Bergoglio, forse per l’assenza delle agenzie, nelle redazioni è parso poco ascoltato. Poco propenso a superare il trionfalismo, felice dell’oceanismo, il sistema mediatico non ha valorizzato sempre il messaggio. Ma quali processi ha avviato il Papa a Milano? L’idea di confrontare i “suoi numeri” con quelli romani, dove i leader europei erano usualmente isolati, non è parsa molto felice, e neanche molto fondata. Fino a ieri gli occhi di tutti erano sulla sicurezza, sul rischio attentati, ora che non ci sono stati è giusto rimuoverli?

Nel complesso si può affermare che con quanto detto e quanto fatto Bergoglio ha trovato il modo di parlare a credenti e non credenti, divenendo oggettivamente non solo un leader religioso ma un riferimento morale, prezioso anche per chi a Roma cercava di riavviare l’Europa. Il Papa delle periferie ha avviato il suo cammino milanese dalle periferie, incontrando famiglie “normali”, cristiane e no. Questo messaggio insieme all’uso della toilette chimica ha detto ai fedeli che il Papa è un uomo, non un semidio, ai non credenti che solo il servizio saprà rendere nobiltà alla politica, ma il cammino lo dobbiamo avviare “noi”, non “loro”.

La visita a San Vittore è stata invece vero e proprio “gesto che avvia un processo”. Non è stata solo una visita, ma pranzo e riposo con loro, da loro.

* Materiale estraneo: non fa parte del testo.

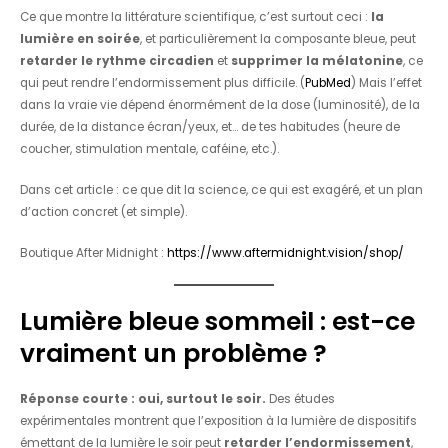
Ce que montre la littérature scientifique, c’est surtout ceci :
la
lumière en soirée
, et particulièrement la composante bleue, peut
retarder le rythme circadien
et
supprimer la mélatonine
, ce
qui peut rendre l’endormissement plus difficile. (
PubMed
) Mais l’effet
dans la vraie vie dépend énormément de la dose (luminosité), de la
durée, de la distance écran/yeux, et… de tes habitudes (heure de
coucher, stimulation mentale, caféine, etc.).
Dans cet article : ce que dit la science, ce qui est exagéré, et un plan
d’action concret (et simple).
Boutique After Midnight :
https://www.aftermidnight.vision/shop/
Lumière bleue sommeil : est-ce
vraiment un problème ?
Réponse courte : oui, surtout le soir.
Des études
expérimentales montrent que l’exposition à la lumière de dispositifs
émettant de la lumière le soir peut
retarder l’endormissement
,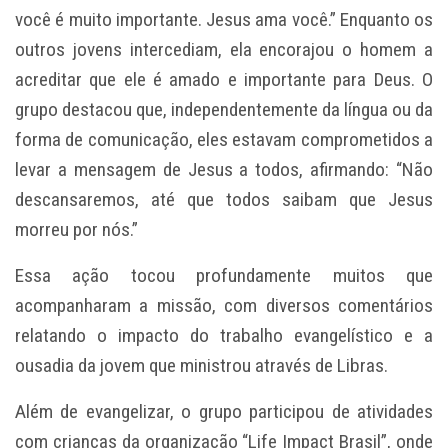
você é muito importante. Jesus ama você.” Enquanto os
outros jovens intercediam, ela encorajou o homem a
acreditar que ele é amado e importante para Deus. O
grupo destacou que, independentemente da língua ou da
forma de comunicação, eles estavam comprometidos a
levar a mensagem de Jesus a todos, afirmando: “Não
descansaremos, até que todos saibam que Jesus
morreu por nós.”
Essa ação tocou profundamente muitos que
acompanharam a missão, com diversos comentários
relatando o impacto do trabalho evangelístico e a
ousadia da jovem que ministrou através de Libras.
Além de evangelizar, o grupo participou de atividades
com crianças da organização “Life Impact Brasil”, onde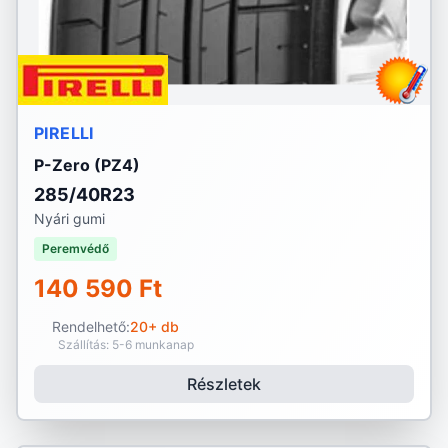
PIRELLI
P-Zero (PZ4)
285/40R23
Nyári gumi
Peremvédő
140 590 Ft
Rendelhető:
20+ db
Szállítás: 5-6 munkanap
Részletek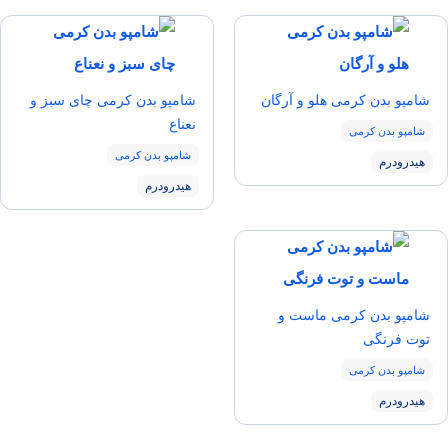
شامپو بدن کرمی هلو و آرگان
شامپو بدن کرمی چای سبز و
نعناع
شامپو بدن کرمی
شامپو بدن کرمی
هیدرودرم
هیدرودرم
شامپو بدن کرمی ماست و
توت فرنگی
شامپو بدن کرمی
هیدرودرم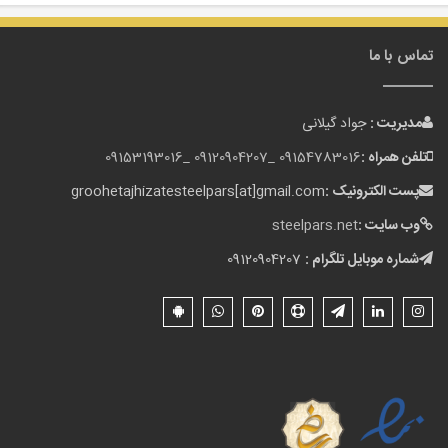
تماس با ما
مدیریت :
جواد گیلانی
تلفن همراه :
09154783016 _
09120904207 _
09153193016
پست الکترونیک :
groohetajhizatesteelpars[at]gmail.com
وب سایت :
steelpars.net
شماره موبایل تلگرام :
09120904207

In questo modo il Papa ha cercato di avviare un processo di recupero nella realtà urbana, cioè nel nostro quotidiano, di quel che noi dalla nostra realtà rimuoviamo. Non solo perché la lotta al terrorismo parte da lì, ma perché da lì parte l’idea di giustizia e di società. Continuare in una giustizia che “reclude” e poi getta le chiavi, invece che nell’integrazione riparativa, allargherà il solco, la rabbia, la cesura di ampi settori dalla nostra società.

Il leader morale ha saputo parlare senza distinzioni a credenti e non credenti, e ha parlato di valori che è oggettivamente auspicabile tornino nella testa e nel cuore dei cittadini europei, perché sono la base dell’identità europea, della sua storia credente e non credente, cristiana, umanista e illuminista.

Il trionfalismo delle masse è invece un’arma usata, forse inconsapevolmente, contro Bergoglio, per riportarlo in una Chiesa che pensa a occupare spazi invece di avviare processi. E il processo di riscoperta del “sogno europeo” ieri è stato molto efficace, grazie alla coincidente riunione romana.